Establece la Real Academia que “objeto” es sinónimo de “cosa”; y “cosa”, según el mismo diccionario, es algo inanimado, contrario al ser viviente. “Objetificar”, si la recogiera el diccionario, sería, por tanto, algo así como darle a algún sujeto las cualidades de un objeto. O, dicho de otro modo, privarlo de su identidad como ser viviente y pasar a considerarlo un bien de consumo, algo con lo que se puede comerciar, comprar, vender… o algo que, en un momento dado, se puede perder.



Mario trabaja como operario de un almacén de objetos perdidos. En sus manos terminan cosas olvidadas en los asientos del metro, en los bancos de los parques, en cualquier cafetería o taxi, o en cualquier regato o riachuelo. Él, que es un manitas, trata de reparar las piezas rotas, lograr rearmar lo que está desarmado, o devolverle a cada cosa un ápice de su olvidada dignidad. Tal vez por ello, cuando cae en sus manos una maleta con el cadáver de un bebé en su interior, Mario no puede quedarse quieto. Es imposible. Lo tiene que remediar.
A través de los enseres y documentos que acompañan el diminuto esqueleto, Mario es capaz de dar con una casa en el barrio pijo de la ciudad. Va allí haciéndose pasar por lo que no es, y obtiene cierta información sobre lo que no debe. Esto le anima a seguir su particular investigación, aunque para ello tenga que meterse donde solo unos pocos podrían, o se atreverían.
Encuentra a la madre de la criatura en un burdel clandestino camuflado en hotel de alto standing, y todo parece encajarle a la perfección. Para designar a las mujeres que ejercen la prostitución de lujo, que es la misma que la otra pero con sábanas más caras, hay un sinfín de eufemismos: scort, masajista, chica de compañía… quizá “objetos” sea también uno de ellos.
La madre tiene acento argentino y los ojos claros.
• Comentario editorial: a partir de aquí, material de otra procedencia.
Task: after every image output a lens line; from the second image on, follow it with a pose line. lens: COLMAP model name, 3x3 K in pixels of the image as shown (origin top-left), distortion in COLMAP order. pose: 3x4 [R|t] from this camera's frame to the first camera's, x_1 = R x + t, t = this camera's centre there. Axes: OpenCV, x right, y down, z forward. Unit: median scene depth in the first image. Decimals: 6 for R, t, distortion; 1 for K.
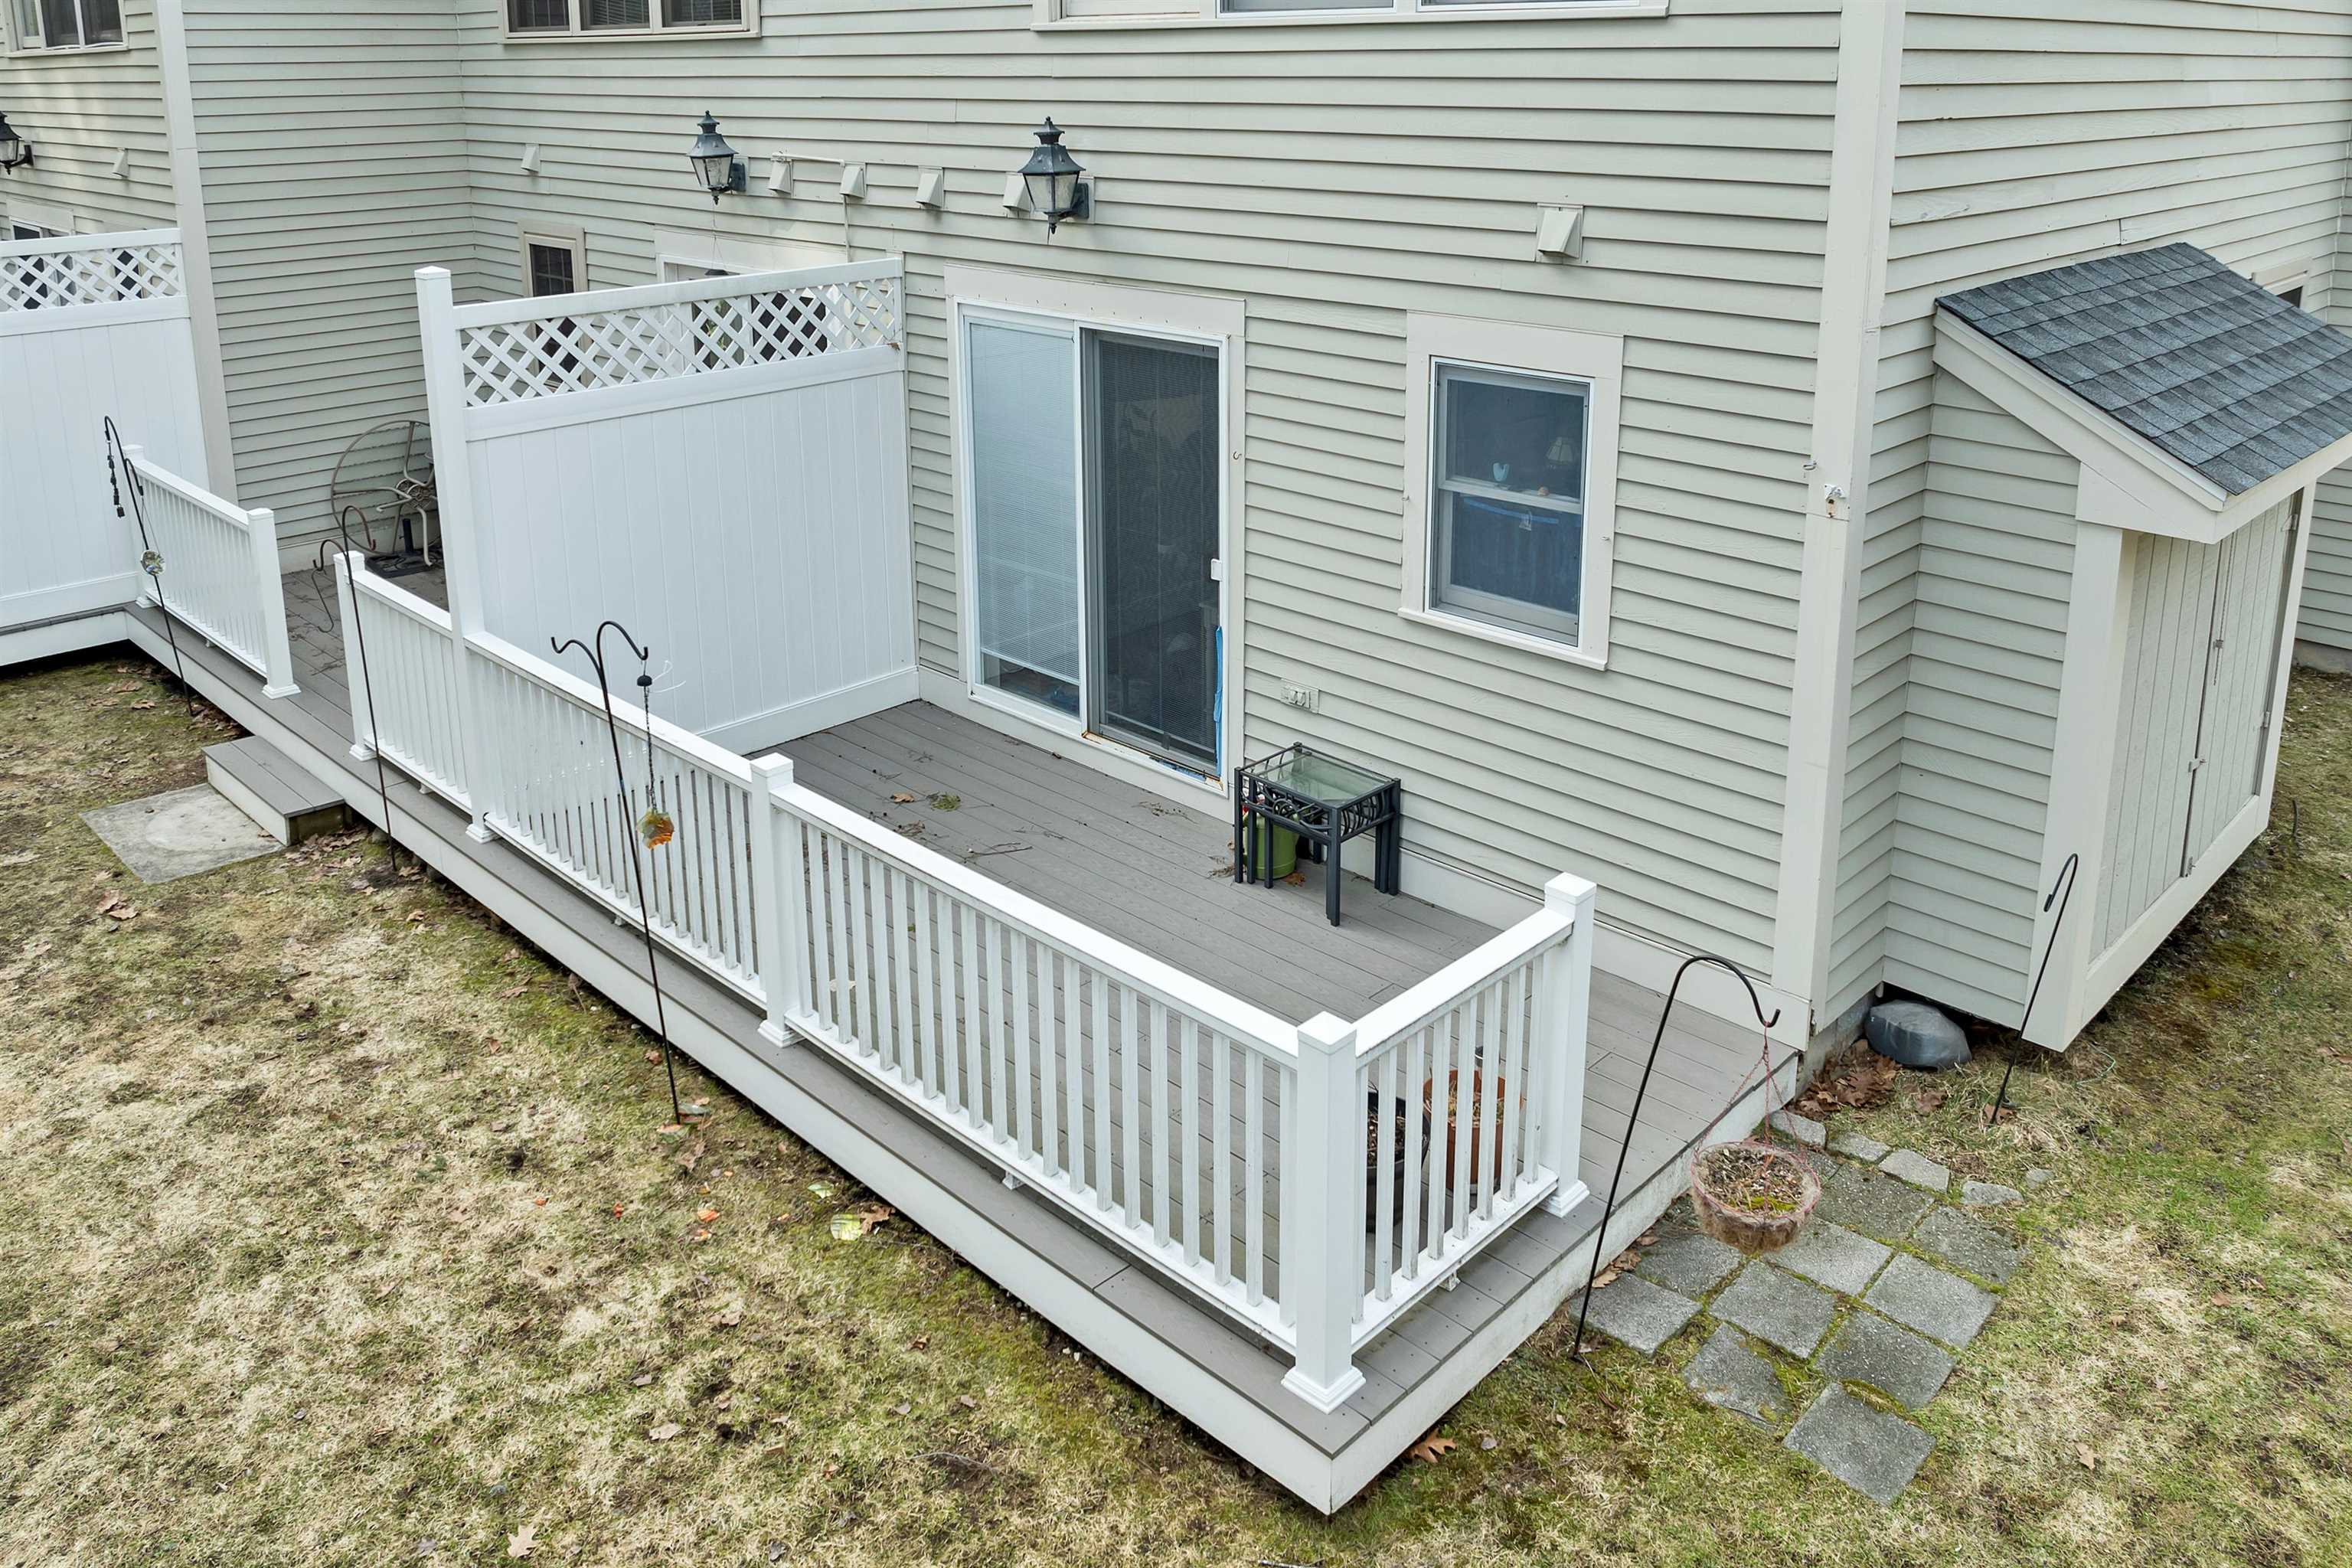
lens RADIAL K [[1794.2, 0, 1176.5], [0, 1794.2, 448.7], [0, 0, 1]] dist [-0.052714, 0.015249]
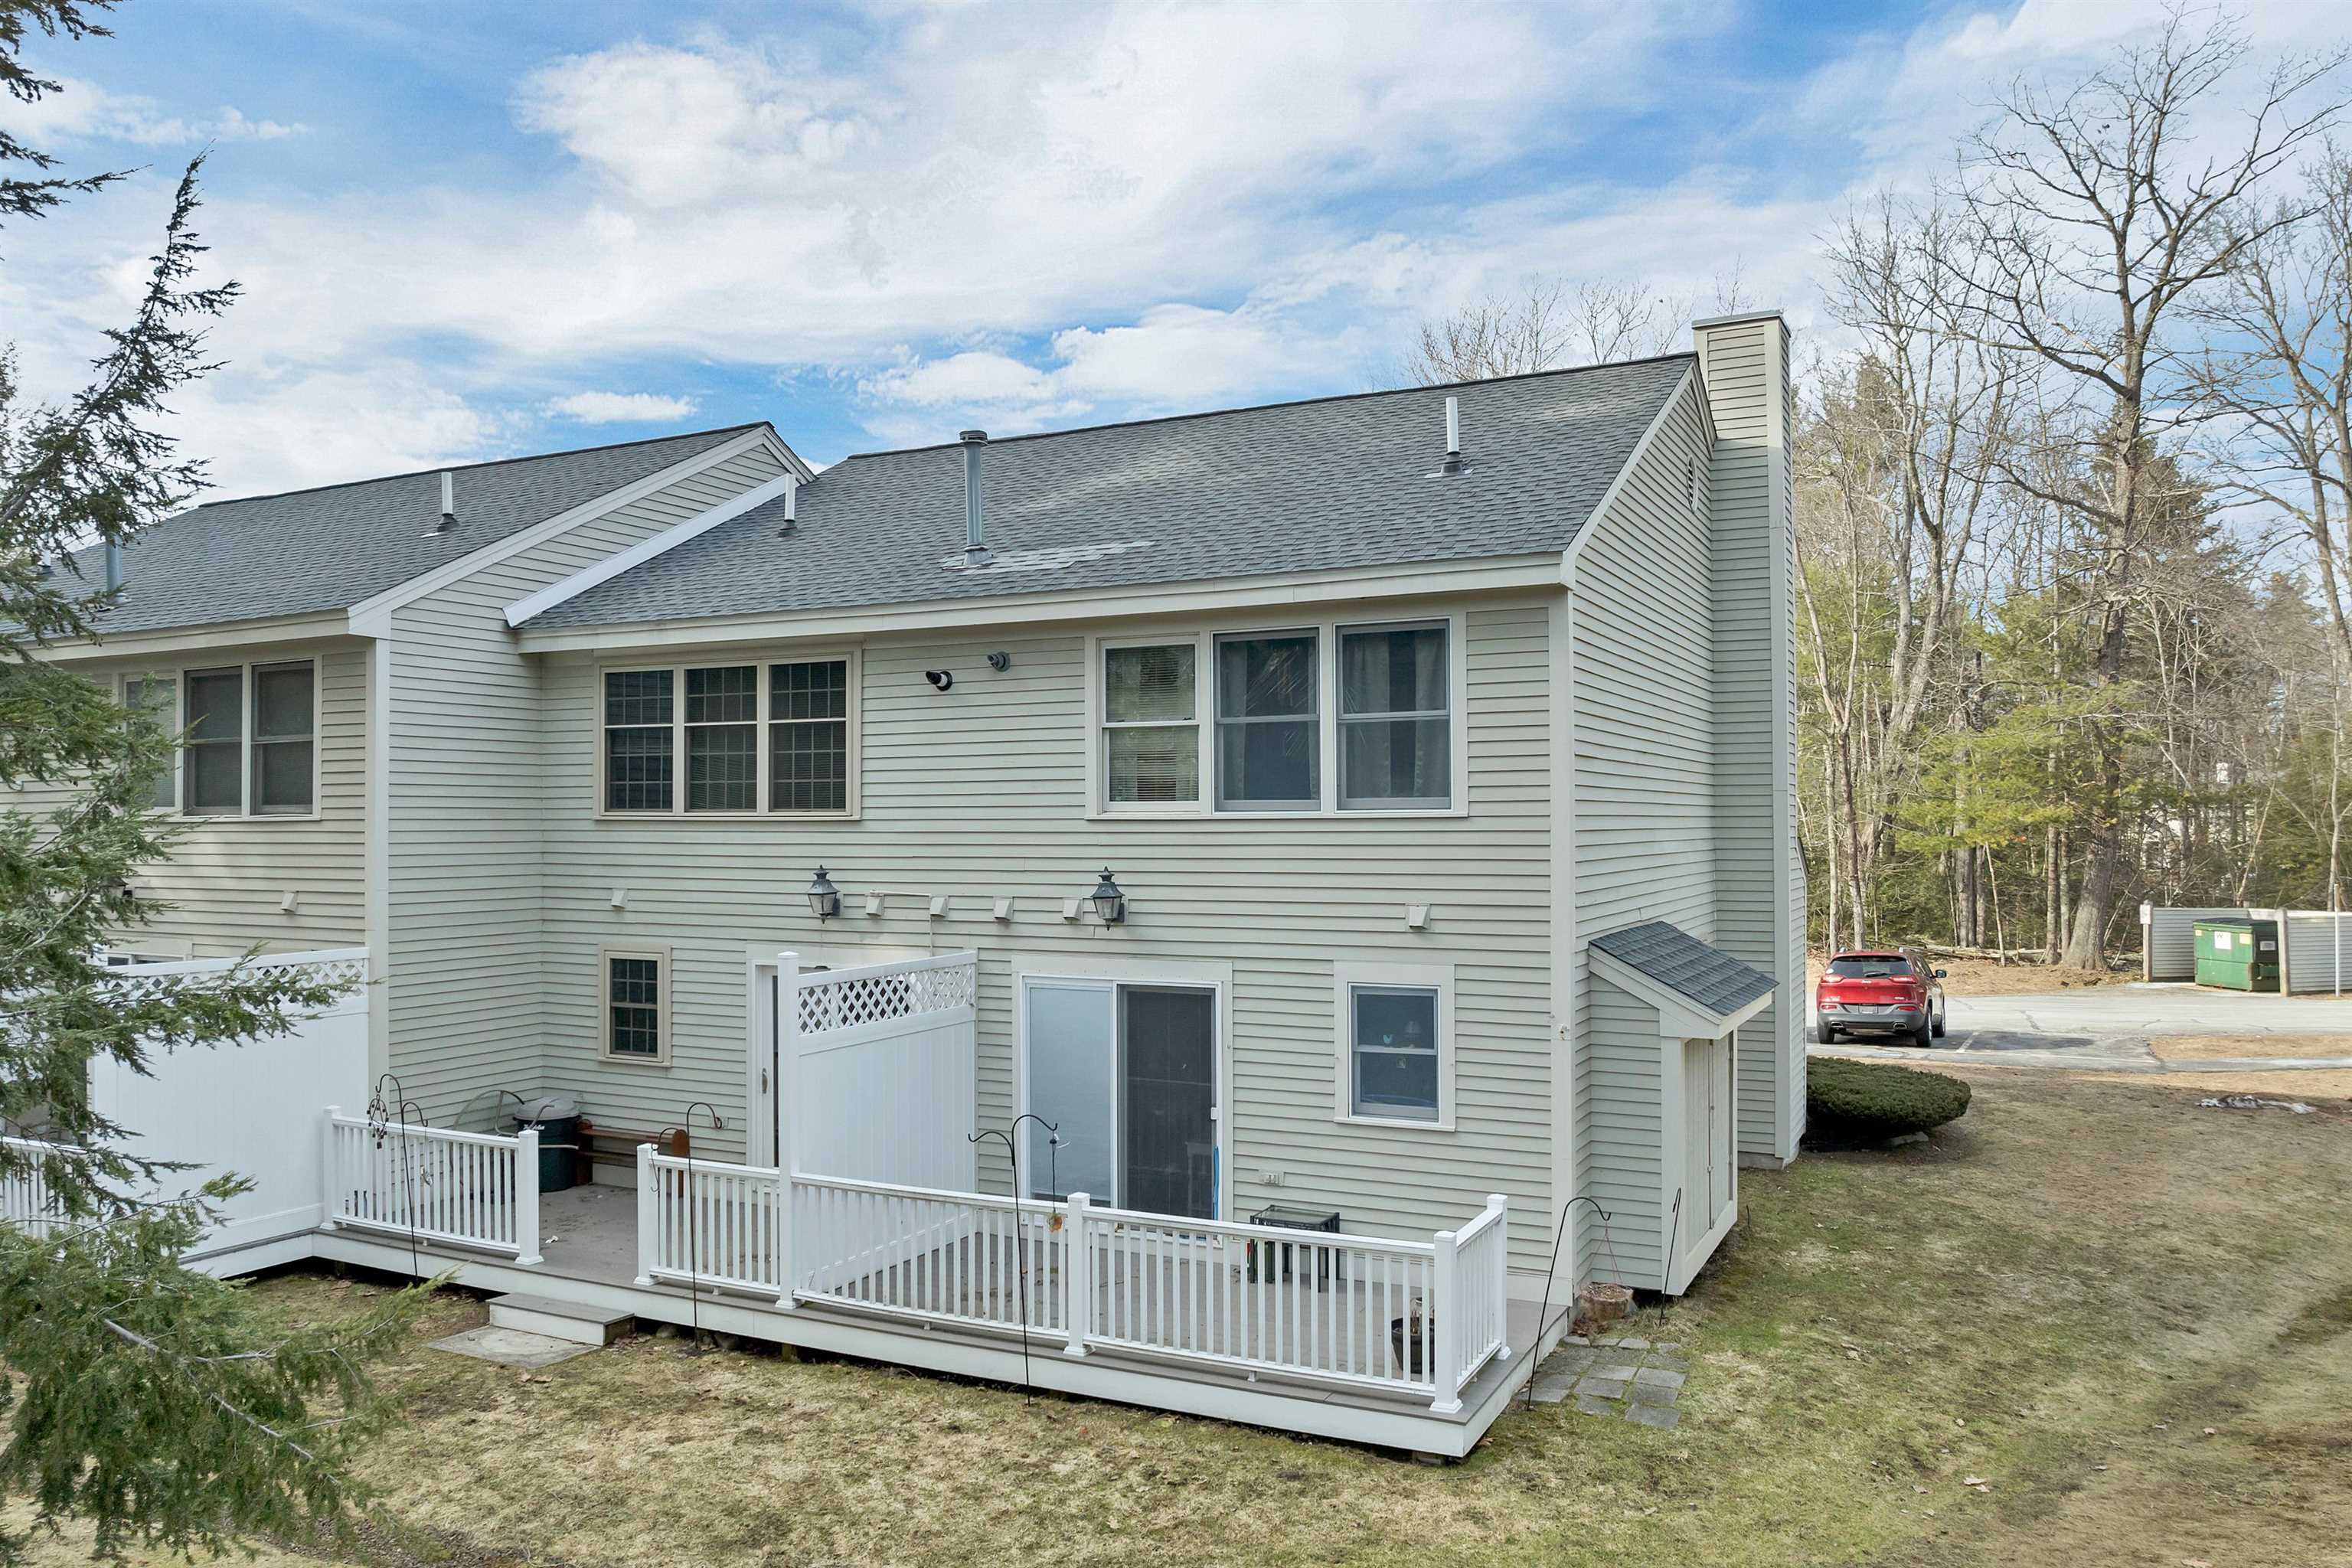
lens RADIAL K [[1700.8, 0, 1176.0], [0, 1700.8, 784.0], [0, 0, 1]] dist [-0.039332, -0.008172]
pose [[0.949997, 0.013144, 0.311981, -0.641262], [0.062194, 0.971131, -0.230299, 0.158788], [-0.306001, 0.238186, 0.921754, -0.742074]]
Su hija, fruto de la trata, murió en el vuelo en dirección a España. No se sabe si fue o no facturada como equipaje, pero lo cierto es que no tuvo otra sepultura que el interior de una maleta arrojada al río. Tal vez a los niños robados también los llamen “objetos”.
Jorge Dorado pone imágenes a un guion de Natxo López que retrata con enorme crudeza una realidad social soterrada. La película desarrolla un viaje emocional que se acompasa con las imágenes, opresivas y enclaustradas primero, abiertas y expansivas al final.
La obra presenta algún problema de trasfondo y algún bajón de ritmo. La química entre los protagonistas tampoco es tan intensa como sugiere la historia. No obstante, la película se sostiene sobre una premisa de enorme potencia que justifica de sobra acudir a la sala.